De plus en plus d’examens médicaux sont publiés sur Instagram et Twitter par des praticiens, souvent à des fins de vulgarisation ou de prévention. Mais cette démarche n’est pas anodine.
Des électrocardiogrammes ou encore des radios de poumons, de dents ou d’os. Il n’est plus rare de voir des médecins publier sur les réseaux sociaux – principalement Twitter et Instagram – des résultats d’examens ou des éléments de contexte concernant des patients qu’ils auraient rencontrés.
Une pratique qui part souvent d’une bonne intention, notamment pour faire de la prévention auprès des internautes, qui mais qui est également critiquée en raison du risque potentiel pour la vie privée des patients. Bien que ces derniers ne soient jamais identifiés, certains estiment qu’il pourrait être possible de retrouver leur identité en recoupant suffisamment d’informations.
Est-ce une donnée de santé?
La collecte et le traitement de ces précieuses informations personnelles sont encadrées par le Règlement général sur la protection des données (RGPD), entré en vigueur en 2016.
Pour être considéré comme une donnée de santé, celle-ci doit révéler « des informations sur l’état de santé physique ou mentale, passé, présent ou futur de la personne concernée », précise le RGPD. Les informations obtenues « lors du test ou de l’examen d’une partie du corps ou d’une substance corporelle » sont donc des données de santé.
“En regardant le cliché et son commentaire, s’il est possible de déduire l’état de santé de la personne à laquelle l’imagerie correspond, alors ce sera une donnée de santé”, affirme Oriana Labruyère, avocate en droit du numérique, auprès de BFMTV.
Est-il possible d’identifier une personne?
Sur les examens relayés, l’identité – nom et prénom – des patients n’est évidemment pas communiquée. Mais cela n’est pas toujours suffisant pour totalement anonymiser ces données de santé, alerte l’avocate. Les clichés sont souvent publiés avec un contexte médical, une zone géographique, l’âge, le genre du patient ou encore la date de l’examen.
« C’est toute la difficulté. Car selon le RGPD, une donnée personnelle se rattache à une personne identifiée ou identifiable – grâce au croisement de données par exemple », détaille Oriana Labruyère.
Par exemple, une publication Instagram, mise en ligne par un médecin marseillais (109 000 abonnés), affiche la radio d’un nourrisson ayant avalé une pile.
« Imaginez qu’un voisin de la famille suive ce médecin sur les réseaux sociaux, illustre l’avocate. Selon les cas, certaines informations connexes, qui ne sont pas liées directement à l’état de santé de la personne, peuvent permettre d’identifier un patient. »

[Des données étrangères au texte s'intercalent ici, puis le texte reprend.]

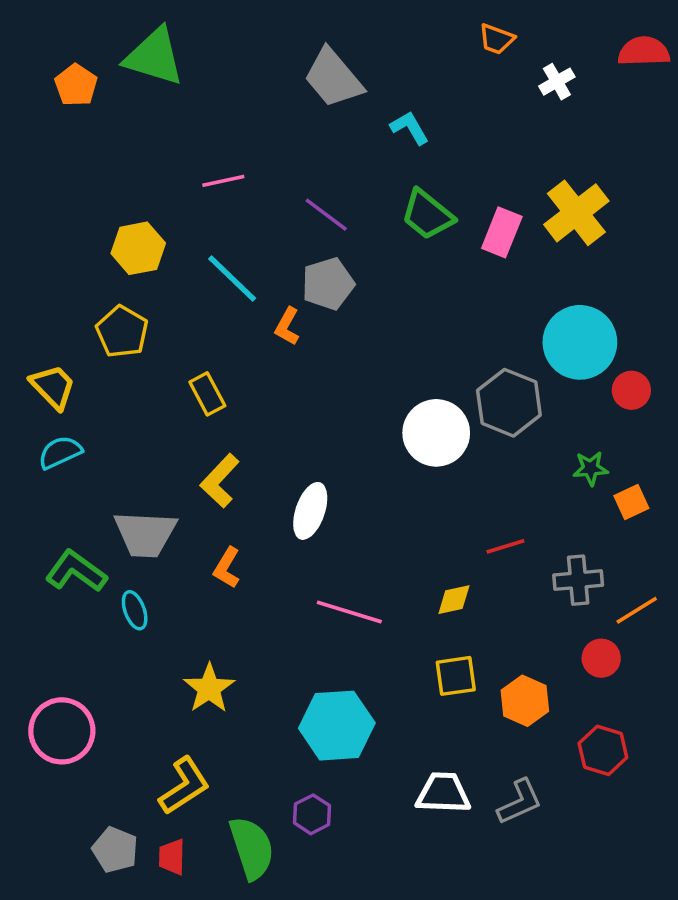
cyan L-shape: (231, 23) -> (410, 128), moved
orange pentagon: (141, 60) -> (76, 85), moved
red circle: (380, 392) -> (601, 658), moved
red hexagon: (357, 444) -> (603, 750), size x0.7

Si les médecins sont tenus par le respect du secret médical, chaque patient a droit au respect de sa vie privée et du secret des informations le concernant, selon le code civil et le code de la santé publique.
Quels sont les recours?
La question du consentement à la publication est donc primordiale. « Si les patients concernés n’ont pas été avertis, alors c’est problématique », estime l’avocate.
Des sanctions administratives peuvent être ordonnées en saisissant la Cnil (Commission nationale de l’informatique et des libertés), mais aussi des sanctions pénales et civiles en saisissant la justice. « Si un patient n’a pas donné son consentement, alors il lui sera possible de poursuivre le responsable de traitement pour demander des dommages-intérêts pour le préjudice subi suite à la divulgation de son état de santé », avance l’avocate.

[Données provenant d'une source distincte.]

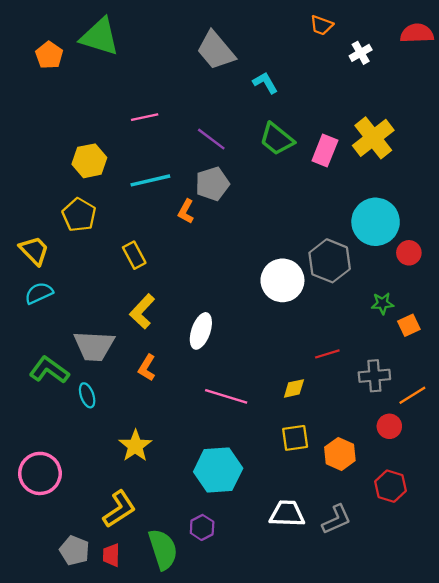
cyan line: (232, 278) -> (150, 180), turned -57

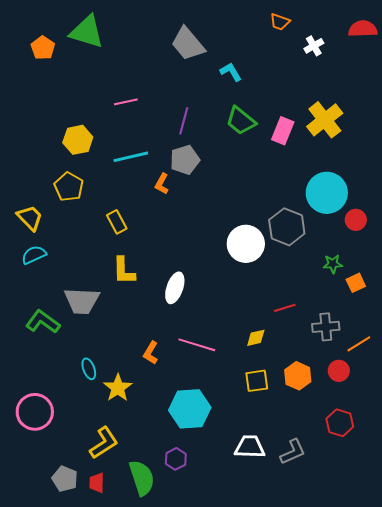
purple line: (211, 139) -> (184, 121), turned 68
yellow L-shape: (142, 311) -> (124, 271), turned -44
orange L-shape: (147, 368) -> (151, 353), moved
cyan ellipse: (87, 395) -> (89, 369), moved
orange hexagon: (340, 454) -> (298, 376), moved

« Il y a un véritable intérêt à informer sur les questions de santé. Mais il faut se demander s’il est pertinent de publier, sur des réseaux sociaux, des examens en intégralité », estime Oriana Labruyère.
Pour les médecins qui souhaitent profiter de leur présence en ligne pour faire de la pédagogie, « il peut être utile d’utiliser des cas cliniques anciens et de privilégier des extraits limités d’examens », conseille la spécialiste.